AT&T, which has the highest net debt of any non-financial corporation in the world at nearly $ 175 billion, according to Bloomberg data, reiterated its commitment to reducing that overhang. However, John Stephens, the company’s chief financial officer, added during her third quarter earnings call in October that because of her job to pull out when her loan matures, she may also opportunistically seek to invest money in the business.

The company’s balance sheet and debt maturities were “in very good shape,” he said. “The bond market has responded very well. We will continue to reduce our debt levels. But we have a lot of flexibility going forward. “

Other businesses may feel the same. With the cost of borrowing so low at the moment, deploying cheap funds could be worthwhile.

“If you look at the options list, sitting on liquidity in this interest rate environment doesn’t make a lot of sense,” said Kevin Foley, global head of debt capital markets at JPMorgan. “You could pay it back, but it comes with a breakage fee. Instead, you might just be investing in the business. “

3. Buy stocks or competitors

Another option for management teams is to take a more aggressive decision, like buying or repurchasing shares to appeal to their investors.

Analysts expect major U.S. banks to spend around 10 billion dollars this quarter on share buybacks, after having green light last month from the Federal Reserve to revive these programs.

They also anticipate an increase in repurchases, financed in part by the liquidity raised in the debt markets last year.
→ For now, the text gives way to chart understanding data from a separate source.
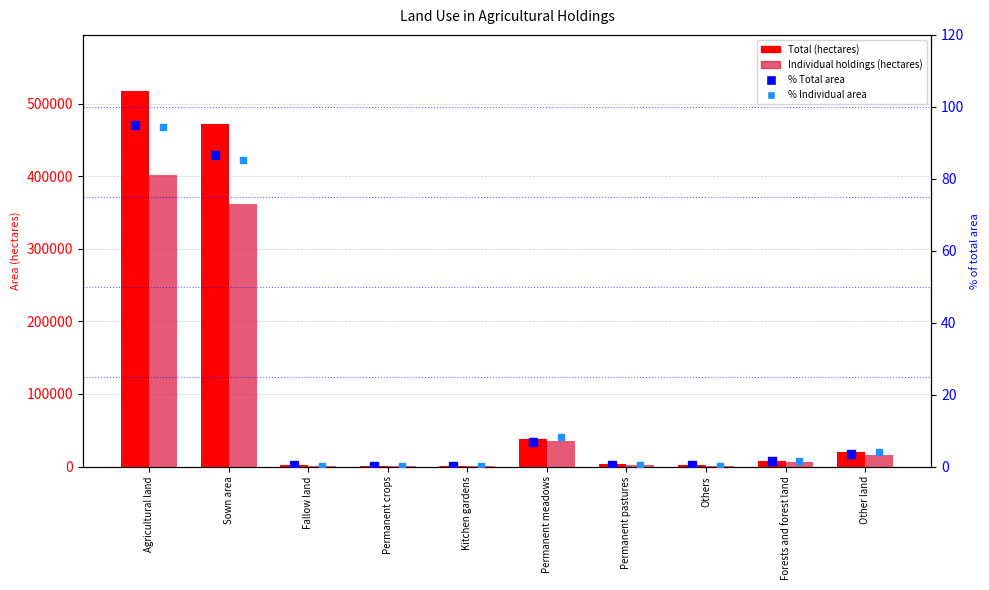

Between Permanent pastures and Others, which is larger?

Permanent pastures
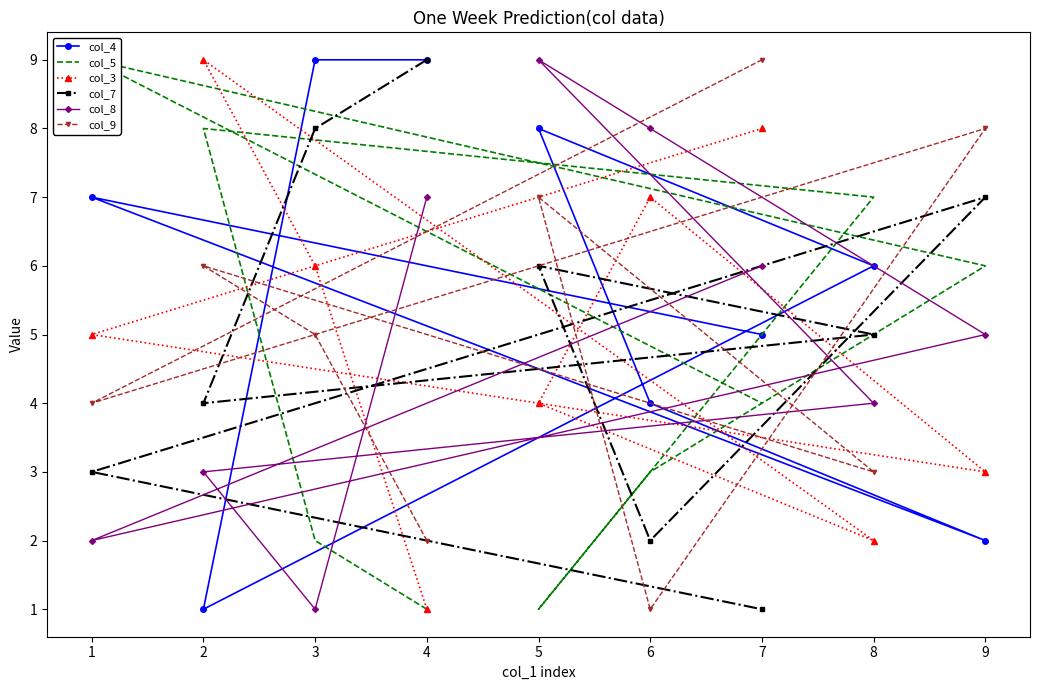

List the series in order of their peak value, highest first.

col_4, col_5, col_3, col_7, col_8, col_9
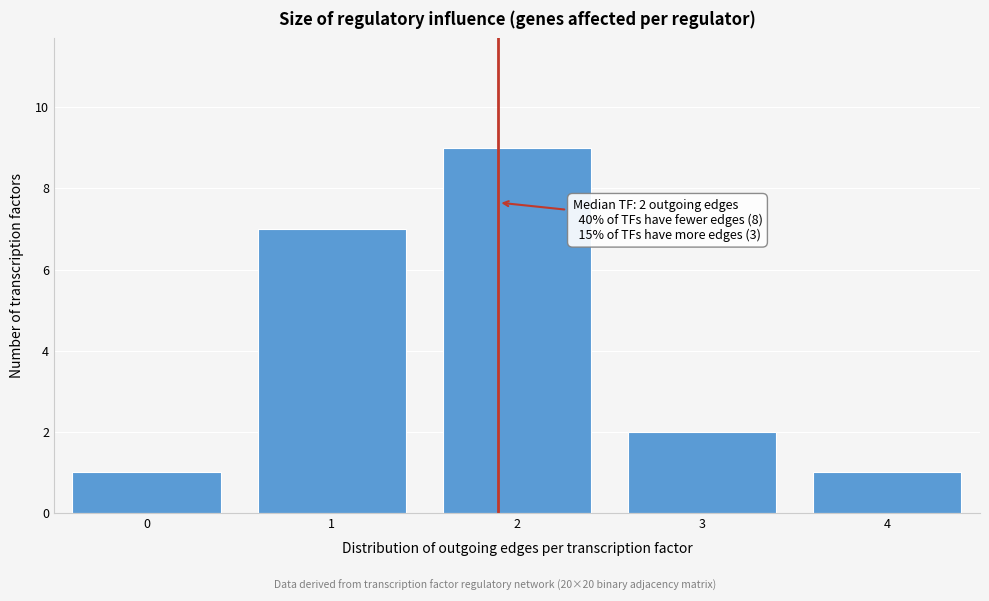

Reading right to left, extract all data points from this chart.

4=1	3=2	2=9	1=7	0=1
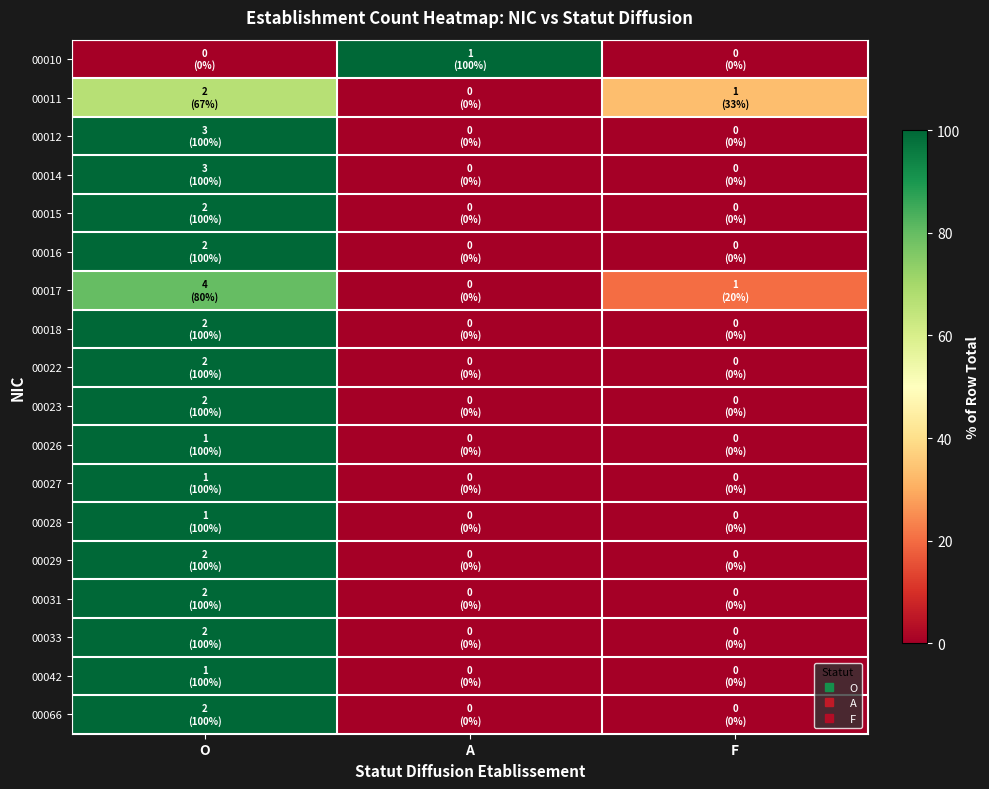

Reading left to right, list all the values displayed in this chart.

00010: O=0.0	A=100.0	F=0.0
00011: O=66.7	A=0.0	F=33.3
00012: O=100.0	A=0.0	F=0.0
00014: O=100.0	A=0.0	F=0.0
00015: O=100.0	A=0.0	F=0.0
00016: O=100.0	A=0.0	F=0.0
00017: O=80.0	A=0.0	F=20.0
00018: O=100.0	A=0.0	F=0.0
00022: O=100.0	A=0.0	F=0.0
00023: O=100.0	A=0.0	F=0.0
00026: O=100.0	A=0.0	F=0.0
00027: O=100.0	A=0.0	F=0.0
00028: O=100.0	A=0.0	F=0.0
00029: O=100.0	A=0.0	F=0.0
00031: O=100.0	A=0.0	F=0.0
00033: O=100.0	A=0.0	F=0.0
00042: O=100.0	A=0.0	F=0.0
00066: O=100.0	A=0.0	F=0.0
Some companies may take on more debt for this purpose in 2021. Early examples this year include home improvement store The Home Depot and building materials supplier US Lumber.

4. Hang in there

It has never been cheaper for businesses to borrow. Average yields on bonds issued by both riskier high yield borrowers and safer premium companies are at or around historic lows.

Almost 90% of so-called “junk” bonds and over 95% of investment grade bonds trade at or above their initial issue price, suggesting they could be refinanced at a lower cost, depending on the market. indices managed by Ice Data Services.

Some companies will choose to be cautious about maintaining a cash surplus, funded by debt markets, given the uncertain economic outlook, strategists said. Even with the prospect of widespread immunizations, a cash buffer would help in the event of further economic shocks.

“Issuers, certainly with the start of the vaccine, are feeling good about the cash they’ve raised,” said John Hines, head of debt capital markets at Wells Fargo.